We will initialize the algorithm by setting $\pi_k = 1/K$.
For $b_{k:}$, we use the proportions of random documents.
Then we run the algorithm for a few iterations.

At completion, we plot the log likelihood curve for train and valid.

### Question 5:
- Complete the following code to run EM, plot the train and valid log-likelihood. Also plot the log-likelihood obtain from the true parameters <em>topic_proba</em> and <em>word_proba</em>. Comment.
- Compute the train log-likelihood after the E-step. Compare the curve of this log-likelihood and train_ll_E_step. Comment.

In [None]:

valid_corpus, valid_topics = gen_corpus(1000, n_topics, n_tokens, doc_length, topic_proba, word_proba)

n_iter = 20
n_learned_topics = 6

# Initialize the learned parameter
# uniform topic proba
learned_topic_proba = np.ones((n_learned_topics,)) / n_learned_topics

# word proba taken from random documents + some constant to avoid zeroes
learned_word_proba = corpus[np.random.permutation(n_docs)[:n_learned_topics]] + 1e-3
learned_word_proba = learned_word_proba / np.sum(learned_word_proba, axis=1)[:, None]

plt.figure(dpi=150)
train_ll = []
valid_ll = []
for i in range(n_iter):
    # step of the EM algorithm
    # compute the log-likelihoods and append to train_ll, valid_ll
    
# plot train_ll, valid_ll

# compute valid log-likelihood for real parameters of model and plot
    
plt.xlabel("EM-iteration")
plt.ylabel("Data log-likelihood")
plt.legend(bbox_to_anchor=(1,1), loc=2)
plt.show()


### Question 6:
Plot the learned word_proba along the dataset and original word_probas. Repeat the process of learning / visualizing, comment.

In [None]:
# Plot the triangle
fig, ax = plt.subplots(figsize=(10, 10))
polygon = Polygon(vertices, fill=False, linewidth=2, linestyle='--')
ax.add_patch(polygon)
ax.set_xlim([-1.1, 1.1])
ax.set_ylim([-1.1, 1.1])

# Compute a S x 2 array containing documents as linear combination of our vertices
linear_combinations = (corpus / np.sum(corpus, axis=1)[:, None]) @ vertices  

plt.scatter(
    linear_combinations[:, 0], linear_combinations[:, 1], c=np.array(topics) @ colors,
    marker='o', s=500, alpha=0.2
)

# plot real word_proba

centers = word_proba @ vertices

plt.scatter(
    centers[:, 0], centers[:, 1], c=colors,
    marker='X', s=500, alpha=1, edgecolor=(0, 0, 0, 1), linewidths=2
)

# plot the learned word_proba.

plt.show()

### Larger synthetic dataset

Now, we will generate a more realistic synthetic dataset. We will have $1000$ documents of $200$ words each, $10$ topics and $50$ different tokens.
We will randomly generate our generative model's parameters with uniform <em>topic_proba</em> and <em>word_proba</em> coming from a [Dirichlet](https://en.wikipedia.org/wiki/Dirichlet_distribution) distribution with parameter $\alpha=0.5$.

### Question 6:
- How can we select the correct number of topics for a dataset ?
- Implement this idea in the following cell.

In [None]:
n_train_docs = 100
n_valid_docs = 1000
doc_length = 200
n_topics = 10
n_tokens = 50
alpha = 0.5


def gen_bigger_corpus(
    n_train_docs, n_valid_docs, doc_length,
    n_topics, n_tokens, alpha
):
    topic_proba = np.array([1./n_topics] * n_topics)
    word_proba = np.random.dirichlet([alpha] * n_tokens, size=n_topics)

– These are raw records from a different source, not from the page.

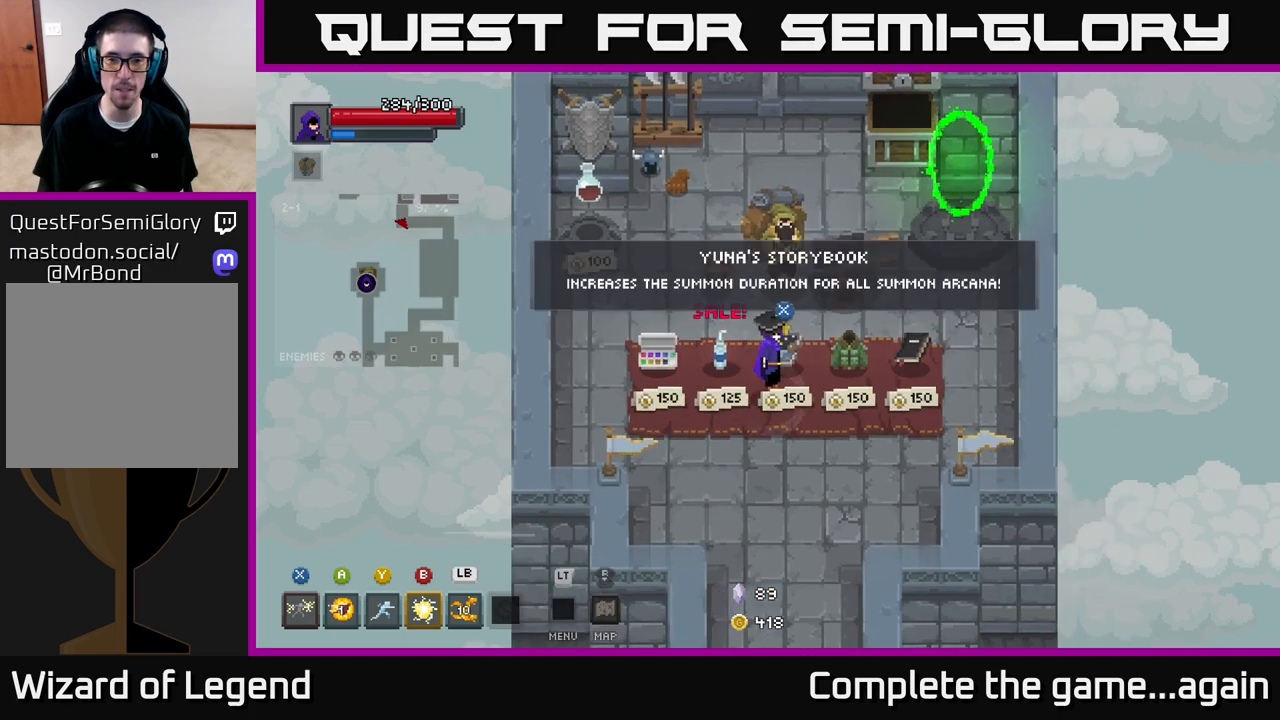
{"buttons": [], "left_stick": "center", "right_stick": "center", "events": [[100, "left_stick", "right"], [267, "left_stick", "center"], [383, "left_stick", "left"], [467, "left_stick", "center"]]}
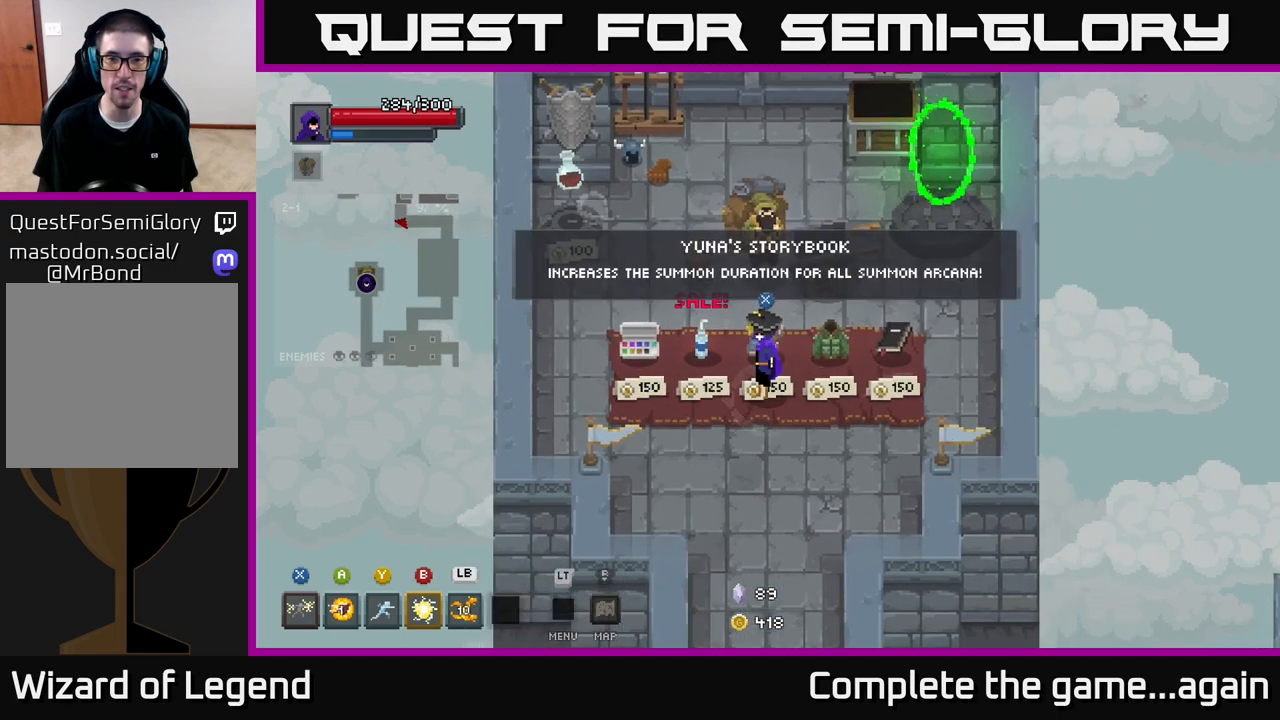
{"buttons": [], "left_stick": "center", "right_stick": "center", "events": []}
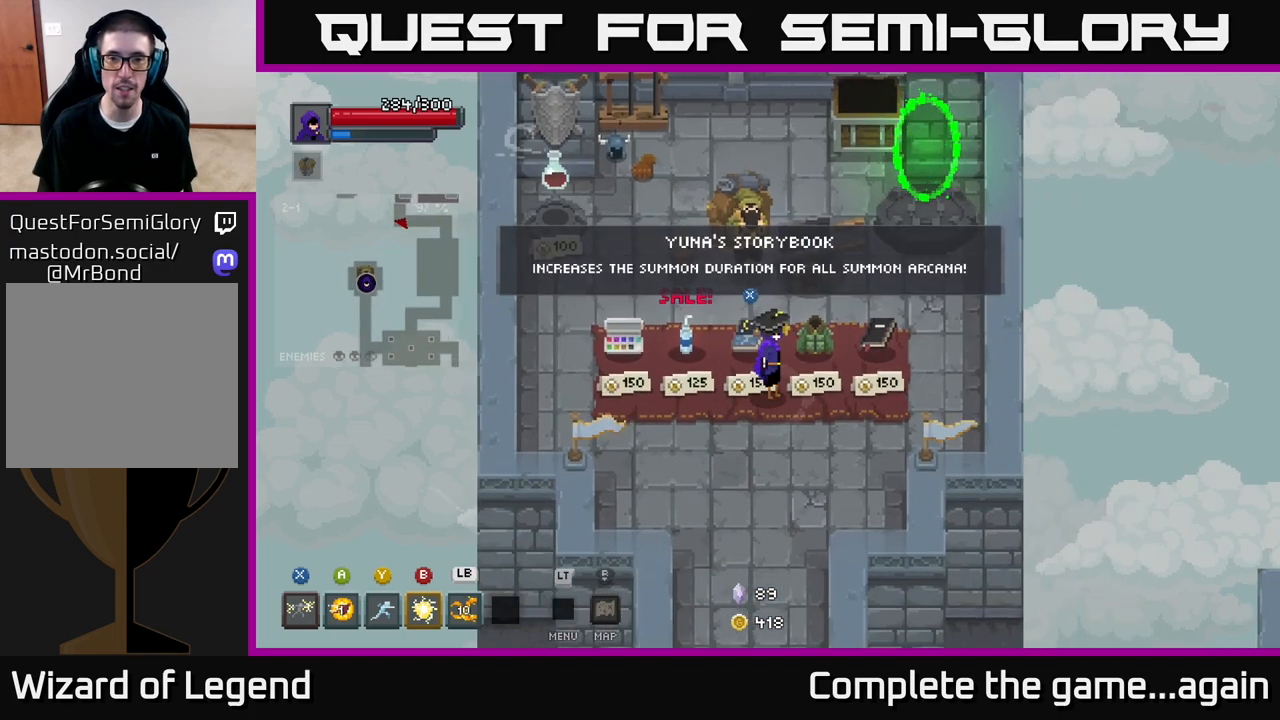
{"buttons": [], "left_stick": "right", "right_stick": "center", "events": [[483, "left_stick", "right"]]}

    corpus, topics = gen_corpus(n_train_docs, n_topics, n_tokens, doc_length, topic_proba, word_proba)
    valid_corpus, valid_topics = gen_corpus(n_valid_docs, n_topics, n_tokens, doc_length, topic_proba, word_proba)
    return topic_proba, word_proba, corpus, valid_corpus

# Implement your method here.
# Use the previous function to generate your dataset

# Application to Text
This model is well suited to represent text. In the following, we will apply our EM algorithm to discover topics in the _newsgroup 20_ corpus.

As is standard in Natural Language Processing, we will first apply a few pre-processing steps to the corpus as described [here](https://towardsdatascience.com/nlp-extracting-the-main-topics-from-your-dataset-using-lda-in-minutes-21486f5aa925).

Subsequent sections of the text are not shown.